Kamuoyu ardı ardına gündeme gelen "süreç"lerle ilgilenirken, ülke zenginliklerinin yağmaya açılması sürecindeki "yeni yasal düzenlemeler" de sessiz sedasız yürürlüğe giriyor.
Bunlardan sonuncusu 2 Nisan 2013 tarihli Resmi Gazete’de yayımlanan “Kıyı Yönetmeliğinde Değişiklik” yönetmeliği… Düzenlemenin özellikle 4. maddedeki “tanımlar” bölümünde yapılan değişiklikler özetle şöyle:
Kıyı şeridi imara açılıyor: Kıyı hukukumuzda, toplumun bu alanlardan özgürce yararlanabilmesi için “sahil şeridi” tanımı özel önem taşıyor. Bu şeridin sınırları daha önce “doğal eşiklerle” belirlenirken, yeni yönetmelikte “uygulama imar planı” ile saptanacağı hükme bağlanıyor. Böylece en hassas alanda “yapılaşma”ya da olanak sağlanıyor.

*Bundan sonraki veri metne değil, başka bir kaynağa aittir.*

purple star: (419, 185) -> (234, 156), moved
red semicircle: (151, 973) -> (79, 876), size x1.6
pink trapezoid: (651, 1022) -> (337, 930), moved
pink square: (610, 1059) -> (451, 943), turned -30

‘Tersaneler’de yapılaşma: Önceki yönetmelikte, kapasitelerine göre tekne boyutlarına getirilen sınırlamalar kaldırılarak, “her cins ve boyutlarda gemi ve su araçlarının inşası”na izin veriliyor. Buna bağlı olarak da “teknik ve hizmet binaları”nın kıyıda yer alabileceği vurgulanıyor.
Yat limanında otel: Aynı yaklaşımla “yat limanları”nda daha önce belirlenmiş zorunlu hizmet yapısı olanaklarına ek olarak “konaklama” tesisleri de yapılabilecek. Böylece “denize sıfır” denebilecek konumda ayrıcalıklı otellere ve yine yat limanıyla iç içe “turizm” tesislerine açıkça olanak sağlanıyor.

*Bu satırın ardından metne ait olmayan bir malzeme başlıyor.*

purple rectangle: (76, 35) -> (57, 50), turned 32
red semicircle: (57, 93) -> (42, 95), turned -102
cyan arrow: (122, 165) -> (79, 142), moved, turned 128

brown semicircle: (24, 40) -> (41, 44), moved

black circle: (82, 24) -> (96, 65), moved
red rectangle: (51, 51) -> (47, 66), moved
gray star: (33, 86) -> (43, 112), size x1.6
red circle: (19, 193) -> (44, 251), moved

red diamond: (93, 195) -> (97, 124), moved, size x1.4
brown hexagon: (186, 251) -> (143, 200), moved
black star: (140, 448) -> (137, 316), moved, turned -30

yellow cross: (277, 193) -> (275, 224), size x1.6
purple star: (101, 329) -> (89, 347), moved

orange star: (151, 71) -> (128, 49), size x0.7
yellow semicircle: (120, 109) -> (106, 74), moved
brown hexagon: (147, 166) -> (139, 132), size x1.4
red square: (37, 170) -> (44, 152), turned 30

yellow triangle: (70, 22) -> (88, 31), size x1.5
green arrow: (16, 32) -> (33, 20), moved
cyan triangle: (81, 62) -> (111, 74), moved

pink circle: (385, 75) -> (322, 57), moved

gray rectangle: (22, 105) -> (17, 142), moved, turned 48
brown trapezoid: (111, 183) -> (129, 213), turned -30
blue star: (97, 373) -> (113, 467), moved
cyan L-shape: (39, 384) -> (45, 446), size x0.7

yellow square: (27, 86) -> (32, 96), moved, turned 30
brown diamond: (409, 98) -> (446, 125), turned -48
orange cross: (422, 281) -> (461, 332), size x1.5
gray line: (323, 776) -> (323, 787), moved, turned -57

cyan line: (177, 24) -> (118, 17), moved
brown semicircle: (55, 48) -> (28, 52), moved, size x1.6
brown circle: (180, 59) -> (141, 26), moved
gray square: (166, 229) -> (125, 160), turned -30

Balıkçı barınağında dükkân: Benzer durum “balıkçı barınağı” için de geçerli. Bu alanlardaki balıkçı teknelerine hizmet verecek kadar bağlama, su, elektik ve ağ kurutma sahası ile çekek yerlerine ek olarak, 2 katlı yönetim ve satış binalarının da yapılabilmesi mümkün olacak.
‘Asfalt ve beton’ çekek yerleri: Yönetmelikteki “çekek yeri” tanımında da balıkçı tekneleri, küçük tonajlı tekneler veya yatların bakım ve onarımlarının yapılması için karaya alınmalarına imkân sağlayacak donanımlarla yetinilirken, yeni yönetmelikte bunların toprak zeminde değil, “katı sıcak asfalt veya betonlanmış” meyilli alanla da düzenlenebileceği belirtiliyor.
Kıyı kenar onayı: Denizin ve karanın hukuken ortak sınırını gösteren “kıyı kenar çizgisi” için de önceki yönetmelikte onay kurumları olan belediye ve valiliklerin yerini artık Çevre ve Şehircilik Bakanığı aldı. Yeni yönetmelik, bakanlıkça onaylanan kıyı kenar çizgilerine yapılacak itirazların da bakanlıkça sonuçlandırılacağını düzenliyor…
Kıyı yönetmeliğindeki bütün bu yeni hükümler, “kıyıların kamu yararına ve topluma açık kullanımı” için zaten yetersiz olan hükümleri “kıyıyı koruma”ya yönelik değil, yapılaşma olanaklarının daha da artırılması doğrultusunda değiştiriyor.
Bu konudaki en önemli kurallar olan “denize yaklaşma mesafeleri”ne kesinlikle uyulmasını sağlayacak hiçbir yeni düzenlemeye yer verilmemiş olması ise yönetmelik değişikliğinin öncelikle “rant amaçlı” olduğuna dair yeterli fikri veriyor.